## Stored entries
>> begin

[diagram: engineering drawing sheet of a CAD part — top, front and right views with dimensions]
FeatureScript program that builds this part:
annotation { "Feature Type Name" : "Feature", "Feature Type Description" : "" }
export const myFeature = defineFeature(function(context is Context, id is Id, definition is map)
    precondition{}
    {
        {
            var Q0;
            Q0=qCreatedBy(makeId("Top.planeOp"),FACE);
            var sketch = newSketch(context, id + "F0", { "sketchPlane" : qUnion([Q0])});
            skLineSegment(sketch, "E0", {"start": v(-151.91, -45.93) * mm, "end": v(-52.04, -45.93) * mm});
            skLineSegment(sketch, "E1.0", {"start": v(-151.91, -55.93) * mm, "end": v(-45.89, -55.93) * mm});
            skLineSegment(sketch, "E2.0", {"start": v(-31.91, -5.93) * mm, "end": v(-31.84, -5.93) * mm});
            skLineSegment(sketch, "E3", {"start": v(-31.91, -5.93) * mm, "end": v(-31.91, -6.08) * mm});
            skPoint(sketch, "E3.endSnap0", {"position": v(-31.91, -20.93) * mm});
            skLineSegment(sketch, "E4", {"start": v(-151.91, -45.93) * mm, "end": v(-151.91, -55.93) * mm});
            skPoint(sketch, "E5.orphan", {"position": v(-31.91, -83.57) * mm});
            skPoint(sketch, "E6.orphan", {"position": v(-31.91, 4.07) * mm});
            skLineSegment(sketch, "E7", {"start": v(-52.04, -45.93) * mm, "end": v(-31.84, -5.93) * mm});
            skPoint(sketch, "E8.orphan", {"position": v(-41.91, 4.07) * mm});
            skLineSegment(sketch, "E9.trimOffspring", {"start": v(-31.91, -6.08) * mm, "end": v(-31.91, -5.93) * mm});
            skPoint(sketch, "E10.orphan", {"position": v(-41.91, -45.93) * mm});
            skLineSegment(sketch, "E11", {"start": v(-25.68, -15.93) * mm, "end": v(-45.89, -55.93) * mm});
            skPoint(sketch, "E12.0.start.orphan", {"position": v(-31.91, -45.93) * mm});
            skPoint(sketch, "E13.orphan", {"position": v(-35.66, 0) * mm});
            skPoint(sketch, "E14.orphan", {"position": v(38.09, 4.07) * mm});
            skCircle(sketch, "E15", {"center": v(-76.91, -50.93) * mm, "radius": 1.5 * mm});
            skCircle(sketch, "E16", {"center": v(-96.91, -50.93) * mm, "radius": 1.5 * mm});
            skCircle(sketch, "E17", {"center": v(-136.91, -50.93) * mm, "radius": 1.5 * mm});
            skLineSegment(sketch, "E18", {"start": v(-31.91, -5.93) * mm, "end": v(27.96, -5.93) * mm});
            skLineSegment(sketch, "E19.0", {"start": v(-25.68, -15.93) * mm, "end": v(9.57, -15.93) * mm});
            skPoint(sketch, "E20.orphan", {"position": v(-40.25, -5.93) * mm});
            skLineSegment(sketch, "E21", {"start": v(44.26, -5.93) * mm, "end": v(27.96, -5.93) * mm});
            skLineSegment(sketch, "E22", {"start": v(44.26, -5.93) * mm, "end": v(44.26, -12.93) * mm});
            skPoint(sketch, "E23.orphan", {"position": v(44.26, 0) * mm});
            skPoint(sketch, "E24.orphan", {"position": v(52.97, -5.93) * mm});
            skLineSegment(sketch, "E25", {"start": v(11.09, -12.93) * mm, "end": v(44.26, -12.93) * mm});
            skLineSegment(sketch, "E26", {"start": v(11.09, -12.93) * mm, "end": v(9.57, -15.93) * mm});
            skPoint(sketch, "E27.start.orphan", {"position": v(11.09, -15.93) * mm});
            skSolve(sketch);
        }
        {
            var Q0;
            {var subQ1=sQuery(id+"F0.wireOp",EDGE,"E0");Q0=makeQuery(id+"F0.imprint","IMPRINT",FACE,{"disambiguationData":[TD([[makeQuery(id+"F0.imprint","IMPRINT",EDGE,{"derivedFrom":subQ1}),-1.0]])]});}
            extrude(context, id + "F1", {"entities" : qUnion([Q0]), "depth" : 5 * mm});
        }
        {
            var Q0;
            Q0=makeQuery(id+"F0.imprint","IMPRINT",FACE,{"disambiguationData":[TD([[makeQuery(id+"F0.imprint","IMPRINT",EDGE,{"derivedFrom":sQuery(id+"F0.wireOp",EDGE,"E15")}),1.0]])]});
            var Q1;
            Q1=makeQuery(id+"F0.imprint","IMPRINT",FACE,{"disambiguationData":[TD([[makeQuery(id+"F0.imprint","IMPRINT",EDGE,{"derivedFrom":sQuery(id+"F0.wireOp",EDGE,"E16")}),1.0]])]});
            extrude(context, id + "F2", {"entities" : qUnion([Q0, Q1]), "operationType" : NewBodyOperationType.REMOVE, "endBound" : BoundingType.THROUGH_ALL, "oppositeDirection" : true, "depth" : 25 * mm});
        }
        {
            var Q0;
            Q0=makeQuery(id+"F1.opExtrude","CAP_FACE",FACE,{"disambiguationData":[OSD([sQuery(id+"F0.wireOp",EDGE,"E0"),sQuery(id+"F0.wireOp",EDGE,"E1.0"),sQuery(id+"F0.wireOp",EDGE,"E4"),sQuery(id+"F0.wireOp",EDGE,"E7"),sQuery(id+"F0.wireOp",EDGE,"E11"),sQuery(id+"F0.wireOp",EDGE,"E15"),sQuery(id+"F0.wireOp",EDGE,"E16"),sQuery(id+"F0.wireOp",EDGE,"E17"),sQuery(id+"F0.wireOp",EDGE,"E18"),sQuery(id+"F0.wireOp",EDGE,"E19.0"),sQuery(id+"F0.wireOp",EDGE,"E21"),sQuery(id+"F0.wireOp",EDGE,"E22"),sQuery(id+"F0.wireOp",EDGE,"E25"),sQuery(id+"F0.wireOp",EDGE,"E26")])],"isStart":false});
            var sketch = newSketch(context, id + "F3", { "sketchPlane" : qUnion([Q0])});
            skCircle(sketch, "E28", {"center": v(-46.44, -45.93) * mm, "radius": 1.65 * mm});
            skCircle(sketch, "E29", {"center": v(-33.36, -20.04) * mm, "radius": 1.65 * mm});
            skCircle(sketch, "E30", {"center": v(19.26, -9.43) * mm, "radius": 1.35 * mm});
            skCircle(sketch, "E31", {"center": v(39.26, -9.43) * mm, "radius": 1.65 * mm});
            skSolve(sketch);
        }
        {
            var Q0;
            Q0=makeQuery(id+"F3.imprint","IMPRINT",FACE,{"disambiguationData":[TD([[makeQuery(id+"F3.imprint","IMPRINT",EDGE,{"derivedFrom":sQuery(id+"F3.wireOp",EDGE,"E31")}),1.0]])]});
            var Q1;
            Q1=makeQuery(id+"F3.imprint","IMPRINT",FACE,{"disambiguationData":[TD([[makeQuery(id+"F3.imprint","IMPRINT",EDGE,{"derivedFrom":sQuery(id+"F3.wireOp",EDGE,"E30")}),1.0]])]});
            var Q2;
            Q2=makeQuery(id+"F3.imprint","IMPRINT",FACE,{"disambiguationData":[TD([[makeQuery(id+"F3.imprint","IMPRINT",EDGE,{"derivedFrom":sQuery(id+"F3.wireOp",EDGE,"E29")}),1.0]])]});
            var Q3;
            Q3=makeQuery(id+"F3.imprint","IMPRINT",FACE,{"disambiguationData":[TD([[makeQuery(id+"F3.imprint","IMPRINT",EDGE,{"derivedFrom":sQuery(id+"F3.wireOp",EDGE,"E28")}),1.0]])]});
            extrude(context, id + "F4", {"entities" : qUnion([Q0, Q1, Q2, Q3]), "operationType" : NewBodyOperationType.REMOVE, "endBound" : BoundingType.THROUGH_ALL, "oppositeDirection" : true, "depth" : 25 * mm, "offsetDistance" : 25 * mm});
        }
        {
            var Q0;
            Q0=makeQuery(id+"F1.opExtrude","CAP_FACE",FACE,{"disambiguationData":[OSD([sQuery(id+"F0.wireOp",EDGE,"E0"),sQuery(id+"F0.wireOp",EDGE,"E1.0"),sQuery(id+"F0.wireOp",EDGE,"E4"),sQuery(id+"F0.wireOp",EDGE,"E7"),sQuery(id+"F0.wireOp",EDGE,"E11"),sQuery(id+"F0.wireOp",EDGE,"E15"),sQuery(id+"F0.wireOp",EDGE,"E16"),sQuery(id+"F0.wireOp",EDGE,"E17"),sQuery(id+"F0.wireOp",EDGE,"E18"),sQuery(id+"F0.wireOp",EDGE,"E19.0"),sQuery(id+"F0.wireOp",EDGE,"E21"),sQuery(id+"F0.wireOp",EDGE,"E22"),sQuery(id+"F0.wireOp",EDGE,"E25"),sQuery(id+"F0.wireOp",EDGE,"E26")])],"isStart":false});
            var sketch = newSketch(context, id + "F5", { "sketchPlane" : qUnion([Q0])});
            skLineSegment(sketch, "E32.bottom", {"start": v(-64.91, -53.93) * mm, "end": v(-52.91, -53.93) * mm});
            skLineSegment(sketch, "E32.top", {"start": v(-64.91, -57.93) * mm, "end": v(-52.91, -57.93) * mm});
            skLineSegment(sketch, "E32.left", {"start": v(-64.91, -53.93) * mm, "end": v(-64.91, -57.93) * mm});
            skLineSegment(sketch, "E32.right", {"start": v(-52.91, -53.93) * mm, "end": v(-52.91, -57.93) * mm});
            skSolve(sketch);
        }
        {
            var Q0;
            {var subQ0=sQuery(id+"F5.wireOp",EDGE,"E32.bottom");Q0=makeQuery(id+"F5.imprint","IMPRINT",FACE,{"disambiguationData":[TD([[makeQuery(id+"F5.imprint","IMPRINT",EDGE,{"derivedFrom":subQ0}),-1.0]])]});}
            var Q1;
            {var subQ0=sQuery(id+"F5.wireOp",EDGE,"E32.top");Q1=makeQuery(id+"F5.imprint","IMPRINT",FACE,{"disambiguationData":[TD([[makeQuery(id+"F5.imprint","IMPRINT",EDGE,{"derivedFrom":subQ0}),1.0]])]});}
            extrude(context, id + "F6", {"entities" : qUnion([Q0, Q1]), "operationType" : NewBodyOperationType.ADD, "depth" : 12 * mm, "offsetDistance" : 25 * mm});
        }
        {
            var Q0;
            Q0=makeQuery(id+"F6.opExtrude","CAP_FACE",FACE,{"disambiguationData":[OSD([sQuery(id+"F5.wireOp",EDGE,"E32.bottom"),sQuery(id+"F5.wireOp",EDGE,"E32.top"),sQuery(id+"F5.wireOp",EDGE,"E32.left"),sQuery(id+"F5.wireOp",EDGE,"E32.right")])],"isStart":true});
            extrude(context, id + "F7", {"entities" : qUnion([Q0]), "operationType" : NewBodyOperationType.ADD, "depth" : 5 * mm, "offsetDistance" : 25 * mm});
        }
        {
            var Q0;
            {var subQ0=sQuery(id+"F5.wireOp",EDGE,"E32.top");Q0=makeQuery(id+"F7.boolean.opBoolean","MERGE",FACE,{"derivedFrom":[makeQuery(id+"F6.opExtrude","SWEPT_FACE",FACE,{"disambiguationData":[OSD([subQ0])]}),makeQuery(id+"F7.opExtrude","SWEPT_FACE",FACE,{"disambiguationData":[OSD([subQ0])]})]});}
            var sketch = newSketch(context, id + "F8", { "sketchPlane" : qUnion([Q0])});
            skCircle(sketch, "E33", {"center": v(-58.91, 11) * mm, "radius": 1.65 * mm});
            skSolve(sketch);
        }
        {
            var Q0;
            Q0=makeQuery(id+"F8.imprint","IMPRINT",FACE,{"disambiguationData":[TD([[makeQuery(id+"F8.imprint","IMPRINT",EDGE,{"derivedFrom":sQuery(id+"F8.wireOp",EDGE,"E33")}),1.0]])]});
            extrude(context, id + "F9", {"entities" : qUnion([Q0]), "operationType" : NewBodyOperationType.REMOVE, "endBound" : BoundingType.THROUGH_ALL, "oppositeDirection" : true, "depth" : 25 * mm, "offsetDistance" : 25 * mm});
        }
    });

>> end

## Goal
Pick out every line above that contains the word "part" and copy each one.

## Expected answer
[diagram: engineering drawing sheet of a CAD part — top, front and right views with dimensions]
FeatureScript program that builds this part:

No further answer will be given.